**Task instructions**
In the material below, find the line with "Scientific. Singapore, 2000." and the line with "Cortes, E. Fossas-Colet.- 1999.", then output those two lines and every line between them, exactly.

::::

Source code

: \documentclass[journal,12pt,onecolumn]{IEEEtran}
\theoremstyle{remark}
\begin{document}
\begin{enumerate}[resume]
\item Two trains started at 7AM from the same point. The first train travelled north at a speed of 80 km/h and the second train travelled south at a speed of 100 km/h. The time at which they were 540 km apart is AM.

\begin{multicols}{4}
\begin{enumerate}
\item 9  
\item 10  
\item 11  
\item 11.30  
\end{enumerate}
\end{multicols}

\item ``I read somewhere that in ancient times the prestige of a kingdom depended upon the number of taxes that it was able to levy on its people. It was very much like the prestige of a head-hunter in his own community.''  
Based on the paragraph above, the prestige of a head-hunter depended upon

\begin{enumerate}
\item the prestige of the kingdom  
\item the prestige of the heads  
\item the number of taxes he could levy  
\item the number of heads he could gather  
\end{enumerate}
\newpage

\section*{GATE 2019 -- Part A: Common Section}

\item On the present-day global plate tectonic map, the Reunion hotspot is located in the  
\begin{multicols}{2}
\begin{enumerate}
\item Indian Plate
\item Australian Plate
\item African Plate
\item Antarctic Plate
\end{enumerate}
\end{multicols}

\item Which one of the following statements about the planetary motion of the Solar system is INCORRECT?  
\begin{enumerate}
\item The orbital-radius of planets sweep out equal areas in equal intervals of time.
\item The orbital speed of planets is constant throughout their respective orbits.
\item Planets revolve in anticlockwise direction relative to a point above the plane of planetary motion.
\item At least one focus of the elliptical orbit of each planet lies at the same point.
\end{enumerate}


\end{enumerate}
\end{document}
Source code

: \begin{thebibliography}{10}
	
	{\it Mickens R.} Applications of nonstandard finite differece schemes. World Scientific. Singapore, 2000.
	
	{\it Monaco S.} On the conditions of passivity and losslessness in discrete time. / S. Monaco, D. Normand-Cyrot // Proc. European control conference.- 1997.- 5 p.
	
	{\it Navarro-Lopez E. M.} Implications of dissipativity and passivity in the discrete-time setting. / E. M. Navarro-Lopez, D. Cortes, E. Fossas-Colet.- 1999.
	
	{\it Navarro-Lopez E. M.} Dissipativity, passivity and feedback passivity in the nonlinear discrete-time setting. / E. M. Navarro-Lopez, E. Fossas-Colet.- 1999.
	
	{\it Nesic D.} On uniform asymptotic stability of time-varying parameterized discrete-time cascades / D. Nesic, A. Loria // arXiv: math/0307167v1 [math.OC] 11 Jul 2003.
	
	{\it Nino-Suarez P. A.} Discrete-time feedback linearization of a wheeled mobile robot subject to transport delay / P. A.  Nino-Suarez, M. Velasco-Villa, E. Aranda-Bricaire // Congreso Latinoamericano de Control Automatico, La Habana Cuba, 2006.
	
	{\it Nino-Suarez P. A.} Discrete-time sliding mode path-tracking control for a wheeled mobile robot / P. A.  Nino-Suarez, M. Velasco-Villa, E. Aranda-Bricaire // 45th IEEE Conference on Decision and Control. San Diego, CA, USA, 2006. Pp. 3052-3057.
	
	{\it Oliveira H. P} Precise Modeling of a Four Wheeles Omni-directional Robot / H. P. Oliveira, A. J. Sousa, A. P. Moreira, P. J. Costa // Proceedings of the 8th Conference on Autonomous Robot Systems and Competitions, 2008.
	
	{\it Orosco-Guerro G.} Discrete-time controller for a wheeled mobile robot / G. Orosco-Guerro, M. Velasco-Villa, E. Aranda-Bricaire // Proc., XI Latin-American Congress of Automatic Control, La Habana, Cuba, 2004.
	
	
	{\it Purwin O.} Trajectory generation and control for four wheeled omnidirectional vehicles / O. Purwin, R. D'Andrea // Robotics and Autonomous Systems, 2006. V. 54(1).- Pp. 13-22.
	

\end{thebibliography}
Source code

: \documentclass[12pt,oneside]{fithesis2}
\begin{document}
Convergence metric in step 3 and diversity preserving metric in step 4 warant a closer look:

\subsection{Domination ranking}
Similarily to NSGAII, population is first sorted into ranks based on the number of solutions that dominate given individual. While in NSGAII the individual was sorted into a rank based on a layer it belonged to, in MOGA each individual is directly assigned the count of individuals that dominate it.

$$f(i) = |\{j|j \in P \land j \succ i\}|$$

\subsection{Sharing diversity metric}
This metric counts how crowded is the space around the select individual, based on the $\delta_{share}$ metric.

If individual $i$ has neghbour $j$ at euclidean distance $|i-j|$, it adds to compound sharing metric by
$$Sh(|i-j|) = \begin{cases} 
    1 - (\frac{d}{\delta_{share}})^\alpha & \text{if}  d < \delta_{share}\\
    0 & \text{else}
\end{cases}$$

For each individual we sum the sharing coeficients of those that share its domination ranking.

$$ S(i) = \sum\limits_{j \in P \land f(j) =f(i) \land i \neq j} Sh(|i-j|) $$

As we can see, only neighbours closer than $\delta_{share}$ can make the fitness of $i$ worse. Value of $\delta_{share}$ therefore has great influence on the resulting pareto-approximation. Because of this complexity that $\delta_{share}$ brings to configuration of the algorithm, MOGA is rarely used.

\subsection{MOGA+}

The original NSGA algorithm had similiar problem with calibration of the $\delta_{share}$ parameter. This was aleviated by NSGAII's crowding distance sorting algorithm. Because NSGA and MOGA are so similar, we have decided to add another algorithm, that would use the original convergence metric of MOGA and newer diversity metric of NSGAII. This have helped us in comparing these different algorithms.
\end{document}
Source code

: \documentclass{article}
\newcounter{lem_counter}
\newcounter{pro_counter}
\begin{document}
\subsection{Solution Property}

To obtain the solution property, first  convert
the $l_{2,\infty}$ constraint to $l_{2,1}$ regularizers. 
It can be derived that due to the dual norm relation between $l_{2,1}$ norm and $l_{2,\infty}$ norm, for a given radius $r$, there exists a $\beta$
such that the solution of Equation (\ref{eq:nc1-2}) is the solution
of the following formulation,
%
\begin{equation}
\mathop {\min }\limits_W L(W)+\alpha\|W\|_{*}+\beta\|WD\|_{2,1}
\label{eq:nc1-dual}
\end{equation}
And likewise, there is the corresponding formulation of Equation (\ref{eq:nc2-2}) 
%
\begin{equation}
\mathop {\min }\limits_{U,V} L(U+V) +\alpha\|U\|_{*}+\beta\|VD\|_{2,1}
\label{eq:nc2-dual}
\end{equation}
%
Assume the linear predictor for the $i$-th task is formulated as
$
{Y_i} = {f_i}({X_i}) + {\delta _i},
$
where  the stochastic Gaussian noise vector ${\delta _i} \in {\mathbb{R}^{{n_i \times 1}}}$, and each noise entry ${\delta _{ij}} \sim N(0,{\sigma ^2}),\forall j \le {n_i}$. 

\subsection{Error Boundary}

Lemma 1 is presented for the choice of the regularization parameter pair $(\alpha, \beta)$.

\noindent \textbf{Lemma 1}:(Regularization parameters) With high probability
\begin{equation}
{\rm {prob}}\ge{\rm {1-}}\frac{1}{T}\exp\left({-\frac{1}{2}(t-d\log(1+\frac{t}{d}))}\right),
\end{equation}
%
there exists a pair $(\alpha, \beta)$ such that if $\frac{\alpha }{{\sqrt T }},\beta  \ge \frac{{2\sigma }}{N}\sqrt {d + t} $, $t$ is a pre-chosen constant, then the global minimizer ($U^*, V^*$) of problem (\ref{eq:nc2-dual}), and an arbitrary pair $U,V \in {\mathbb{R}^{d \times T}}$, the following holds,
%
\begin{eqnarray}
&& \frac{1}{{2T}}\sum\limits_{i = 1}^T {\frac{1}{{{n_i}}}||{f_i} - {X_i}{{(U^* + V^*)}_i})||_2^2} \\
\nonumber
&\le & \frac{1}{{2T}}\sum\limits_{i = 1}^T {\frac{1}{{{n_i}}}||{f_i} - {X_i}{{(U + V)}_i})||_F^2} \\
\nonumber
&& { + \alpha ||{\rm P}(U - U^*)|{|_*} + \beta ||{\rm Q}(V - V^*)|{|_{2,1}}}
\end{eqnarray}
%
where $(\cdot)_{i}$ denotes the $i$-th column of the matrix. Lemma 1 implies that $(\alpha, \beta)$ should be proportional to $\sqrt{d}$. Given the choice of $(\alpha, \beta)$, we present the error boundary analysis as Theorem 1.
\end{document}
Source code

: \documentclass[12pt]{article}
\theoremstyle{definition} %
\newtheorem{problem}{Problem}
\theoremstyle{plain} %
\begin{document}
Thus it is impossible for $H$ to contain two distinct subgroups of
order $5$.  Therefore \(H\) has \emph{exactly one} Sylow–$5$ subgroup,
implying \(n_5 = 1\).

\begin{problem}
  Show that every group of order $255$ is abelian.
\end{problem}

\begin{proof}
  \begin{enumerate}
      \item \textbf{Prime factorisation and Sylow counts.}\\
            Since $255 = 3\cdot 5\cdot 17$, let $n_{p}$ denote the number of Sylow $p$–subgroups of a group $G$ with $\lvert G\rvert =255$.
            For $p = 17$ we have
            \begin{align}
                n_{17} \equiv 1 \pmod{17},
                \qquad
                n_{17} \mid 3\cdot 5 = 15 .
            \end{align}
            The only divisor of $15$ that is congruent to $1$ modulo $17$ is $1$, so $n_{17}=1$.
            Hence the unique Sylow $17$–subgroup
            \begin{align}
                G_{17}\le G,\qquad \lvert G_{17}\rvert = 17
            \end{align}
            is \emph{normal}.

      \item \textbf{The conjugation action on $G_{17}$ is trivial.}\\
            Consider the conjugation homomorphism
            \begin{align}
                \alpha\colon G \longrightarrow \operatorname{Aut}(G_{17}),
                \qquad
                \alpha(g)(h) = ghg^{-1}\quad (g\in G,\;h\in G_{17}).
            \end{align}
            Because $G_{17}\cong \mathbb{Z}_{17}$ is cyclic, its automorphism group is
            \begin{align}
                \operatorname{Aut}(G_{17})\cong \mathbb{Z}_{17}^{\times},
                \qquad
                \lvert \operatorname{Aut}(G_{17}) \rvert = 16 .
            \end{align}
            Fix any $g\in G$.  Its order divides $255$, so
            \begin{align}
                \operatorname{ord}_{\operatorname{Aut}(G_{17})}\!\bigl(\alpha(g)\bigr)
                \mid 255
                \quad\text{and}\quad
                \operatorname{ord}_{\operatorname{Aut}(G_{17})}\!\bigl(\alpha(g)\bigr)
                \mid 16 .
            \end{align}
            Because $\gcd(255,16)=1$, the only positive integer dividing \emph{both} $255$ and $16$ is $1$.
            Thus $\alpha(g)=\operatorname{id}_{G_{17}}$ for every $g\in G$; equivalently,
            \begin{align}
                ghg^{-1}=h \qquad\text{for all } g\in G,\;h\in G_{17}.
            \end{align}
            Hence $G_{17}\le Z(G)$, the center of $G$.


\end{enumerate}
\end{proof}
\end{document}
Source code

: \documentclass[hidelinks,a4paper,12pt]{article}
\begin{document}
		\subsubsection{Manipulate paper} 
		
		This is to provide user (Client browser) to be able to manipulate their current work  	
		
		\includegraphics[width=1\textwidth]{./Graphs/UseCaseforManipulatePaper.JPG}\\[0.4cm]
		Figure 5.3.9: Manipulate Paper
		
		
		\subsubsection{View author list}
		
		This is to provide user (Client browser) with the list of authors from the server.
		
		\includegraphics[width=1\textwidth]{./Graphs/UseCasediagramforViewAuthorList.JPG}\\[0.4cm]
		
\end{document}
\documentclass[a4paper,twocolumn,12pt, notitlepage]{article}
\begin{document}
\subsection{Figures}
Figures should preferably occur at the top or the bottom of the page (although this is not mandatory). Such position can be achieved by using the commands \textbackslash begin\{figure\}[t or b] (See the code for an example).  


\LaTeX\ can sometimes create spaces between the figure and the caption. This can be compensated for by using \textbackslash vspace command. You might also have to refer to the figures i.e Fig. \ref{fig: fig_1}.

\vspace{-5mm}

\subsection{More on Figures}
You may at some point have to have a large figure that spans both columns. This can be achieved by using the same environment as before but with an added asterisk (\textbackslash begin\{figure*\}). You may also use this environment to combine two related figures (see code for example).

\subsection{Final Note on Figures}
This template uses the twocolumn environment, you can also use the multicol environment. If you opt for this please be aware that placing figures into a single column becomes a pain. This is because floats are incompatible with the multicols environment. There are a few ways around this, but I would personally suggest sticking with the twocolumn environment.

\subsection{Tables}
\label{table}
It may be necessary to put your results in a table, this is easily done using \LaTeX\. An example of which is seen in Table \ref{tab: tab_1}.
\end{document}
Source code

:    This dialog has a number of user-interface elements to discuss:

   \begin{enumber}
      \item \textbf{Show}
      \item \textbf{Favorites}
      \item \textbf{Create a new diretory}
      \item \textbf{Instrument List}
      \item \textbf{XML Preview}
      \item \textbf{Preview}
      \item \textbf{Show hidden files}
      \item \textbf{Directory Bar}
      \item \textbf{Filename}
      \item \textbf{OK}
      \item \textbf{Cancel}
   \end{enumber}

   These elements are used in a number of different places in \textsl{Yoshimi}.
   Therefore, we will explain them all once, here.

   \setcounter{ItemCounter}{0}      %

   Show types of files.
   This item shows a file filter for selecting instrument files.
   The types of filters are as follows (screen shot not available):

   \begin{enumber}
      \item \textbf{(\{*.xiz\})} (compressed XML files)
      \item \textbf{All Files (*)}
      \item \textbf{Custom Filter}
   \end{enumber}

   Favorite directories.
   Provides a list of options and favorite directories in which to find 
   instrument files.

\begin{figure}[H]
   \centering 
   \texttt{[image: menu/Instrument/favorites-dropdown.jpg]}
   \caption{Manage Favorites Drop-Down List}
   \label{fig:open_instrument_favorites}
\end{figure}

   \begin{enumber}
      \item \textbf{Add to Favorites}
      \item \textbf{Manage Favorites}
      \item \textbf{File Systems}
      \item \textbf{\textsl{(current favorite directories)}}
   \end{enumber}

::::

**Exercise answer**
	{\it Mickens R.} Applications of nonstandard finite differece schemes. World Scientific. Singapore, 2000.
	
	{\it Monaco S.} On the conditions of passivity and losslessness in discrete time. / S. Monaco, D. Normand-Cyrot // Proc. European control conference.- 1997.- 5 p.
	
	{\it Navarro-Lopez E. M.} Implications of dissipativity and passivity in the discrete-time setting. / E. M. Navarro-Lopez, D. Cortes, E. Fossas-Colet.- 1999.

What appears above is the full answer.